Carotids Disease Diagnosis & Treatments
Signs and symptoms:
The carotid artery is the large artery whose pulse can be felt on both sides of the neck under the jaw. On the right side it starts from the brachiocephalic trunk (a branch of the aorta) as the common carotid artery, and on the left side the common carotid artery comes directly off the aortic arch. At the throat it forks into the internal and external carotid arteries. The internal carotid artery supplies the brain, and the external carotid artery supplies the face. This fork is a common site for atherosclerosis, an inflammatory buildup of atheromatous plaque that can narrow the lumen (diameter) of the common or internal carotid arteries.
The plaque can be stable and asymptomatic, or it can be a source of embolization. Emboli (solid pieces) break off from the plaque and travel through the circulation to blood vessels in the brain. As the vessel gets smaller, they can lodge in the vessel wall and restrict blood flow to parts of the brain which that vessel supplies. This ischemia (reduced blood flow) can either be temporary, yielding a transient ischemic attack, or permanent resulting in a thromboembolic stroke.
Clinically, risk of stroke from carotid stenosis is evaluated by the presence or absence of symptoms and the degree of stenosis on imaging.
Transient ischemic attacks (TIA's) are a warning sign, and are often followed by severe permanent strokes, particularly within the first two days. TIA's by definition last less than 24 hours (and usually last a few minutes), and frequently take the form of a weakness or loss of sensation of a limb or the trunk on one side of the body, or the loss of sight (amaurosis fugax) in one eye. Less common symptoms are artery sounds (bruits), or ringing in the ears (tinnitus).
Carotid stenosis is usually diagnosed by colour flow duplex ultrasound scan of the carotid arteries in the neck. This involves no radiation, no needles and no contrast agents that may cause allergic reactions. This test has moderate sensitivity and specificity, and yields many false-positive results.
Typically duplex ultrasound scan is the only investigation required for decision making (including proceeding to intervention) in carotid stenosis. Occasionally further imaging is required. One of several different imaging modalities, such as angiogram, computed tomography angiogram (CTA) or magnetic resonance imaging angiogram (MRA) may be useful. Each imaging modality has its advantages and disadvantages - the investigation chosen will depend on the clinical question and the imaging expertise, experience and equipment available
Medications alone (an antiplatelet drug (or drugs) and control of risk factors for atherosclerosis)
Medical management plus carotid endarterectomy or carotid stenting
The goal of treatment is to reduce the risk of stroke (cerebrovascular accident).
Intervention (carotid endarterectomy or carotid stenting) can cause stroke, however where the risk of stroke from medical management alone is high, intervention may be beneficial.
In selected, high-risk trial participants with asymptomatic severe carotid artery stenosis, carotid endarterectomy by selected surgeons reduces the 5-year absolute incidence of all strokes or perioperative death by approximately 5%. In excellent centers, carotid endarterectomy is associated with a 30-day stroke or mortality rate of about 3%; some areas have higher rates.

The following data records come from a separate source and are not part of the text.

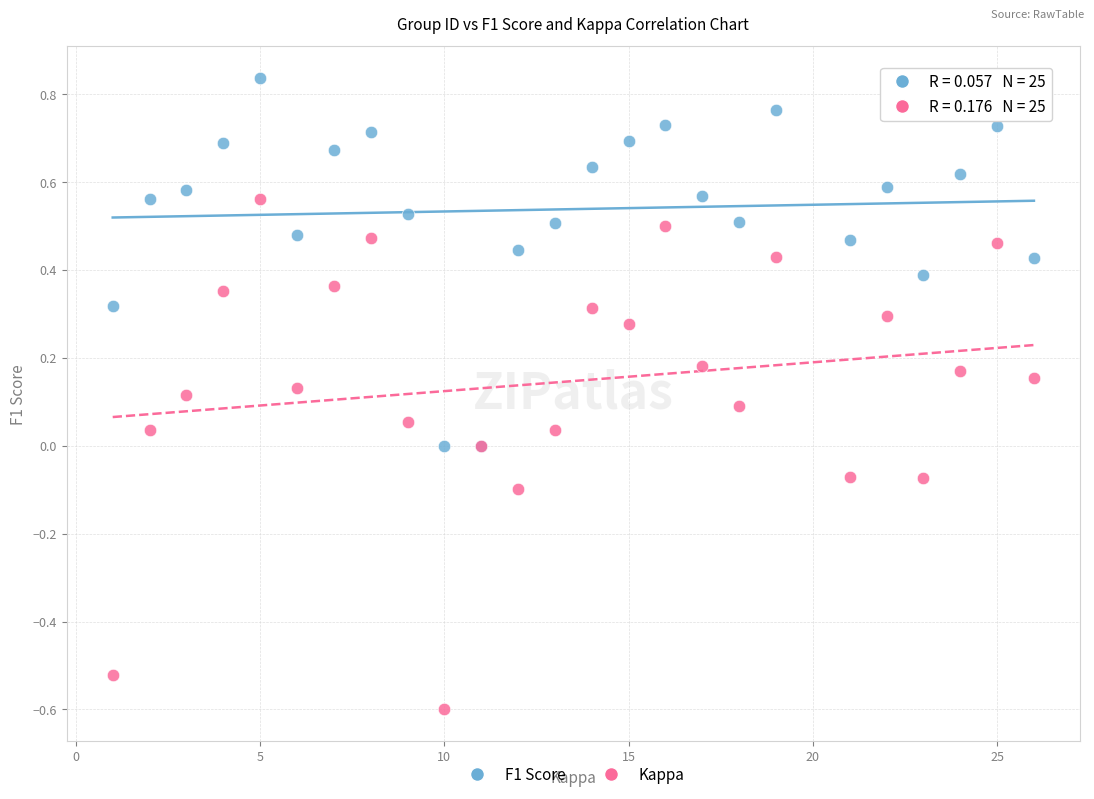

Which series reaches the maximum Y coordinate?

F1 Score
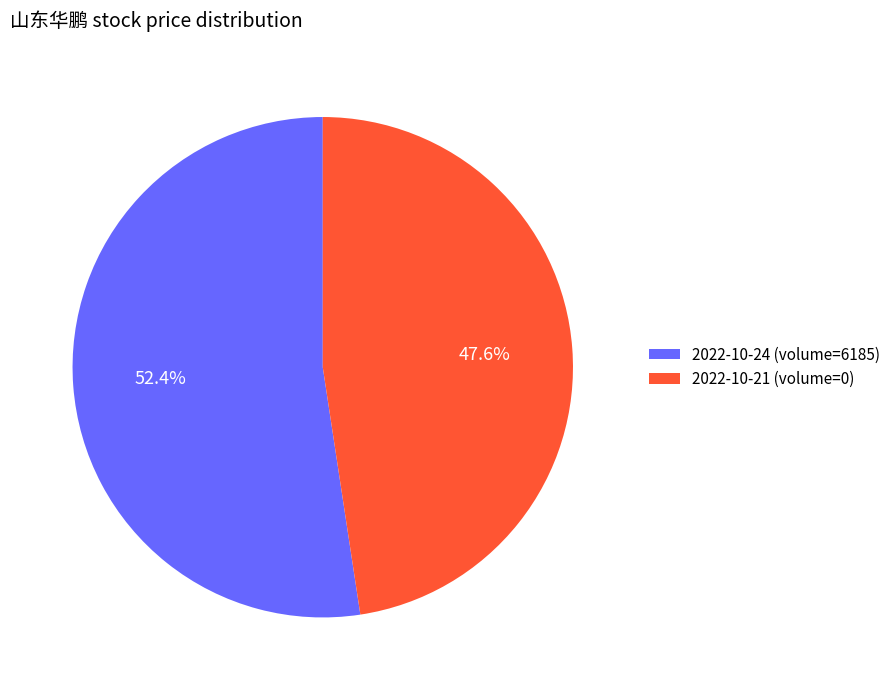

Which category accounts for the majority?

2022-10-24 (volume=6185)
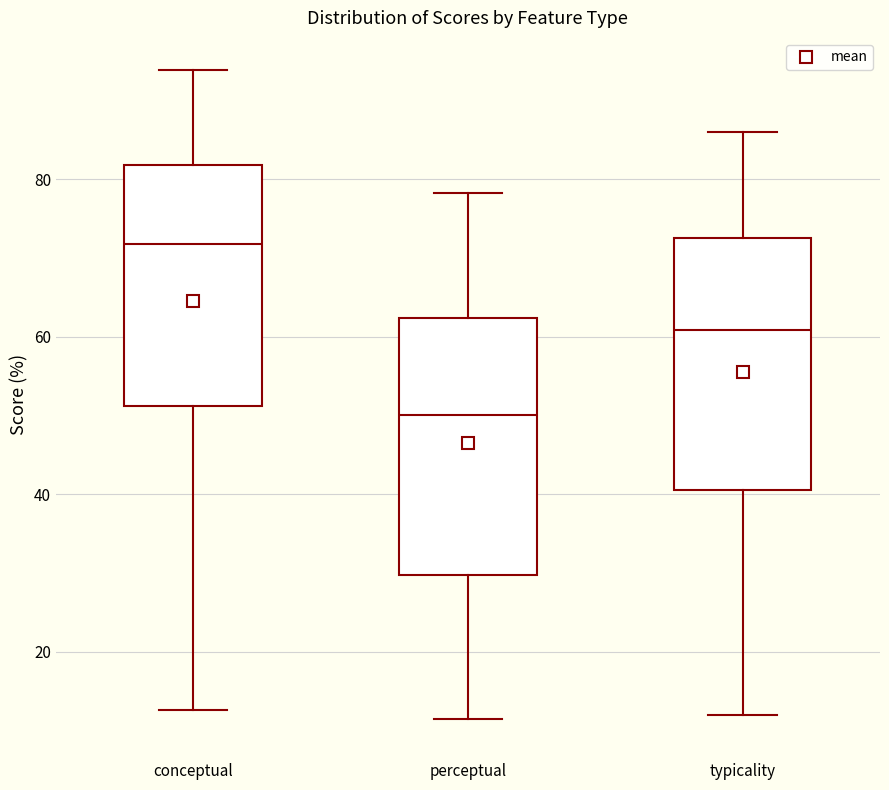

Which box has the lowest median line?

perceptual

Clinical guidelines (such as those of National Institute for Clinical Excellence (NICE)) recommend that all patients with carotid stenosis be given medication, usually anti-hypertensive drugs, anti-clotting drugs, anti-platelet drugs (such as aspirin), and especially statins (which were originally prescribed for their cholesterol-lowering effects but were also found to reduce inflammation and stabilize plaque).
NICE and other guidelines also recommend that patients with symptomatic carotid stenosis be given carotid endarterectomy urgently, since the greatest risk of stroke is within days. Carotid endarterectomy reduces the risk of stroke or death from carotid emboli by about half.
For people with stenosis but no symptoms, the surgical recommendations are less clear and controversial. Such patients have a historical risk of stroke of about 1-2% per year. Carotid endarterectomy has a surgical risk of stroke or death of about 2-4% in the best institutions. Carotid endarterectomy reduced major stroke and death by about half, even after surgical death and stroke was taken into account. According to the Cochrane Collaboration the absolute benefit of surgery is small.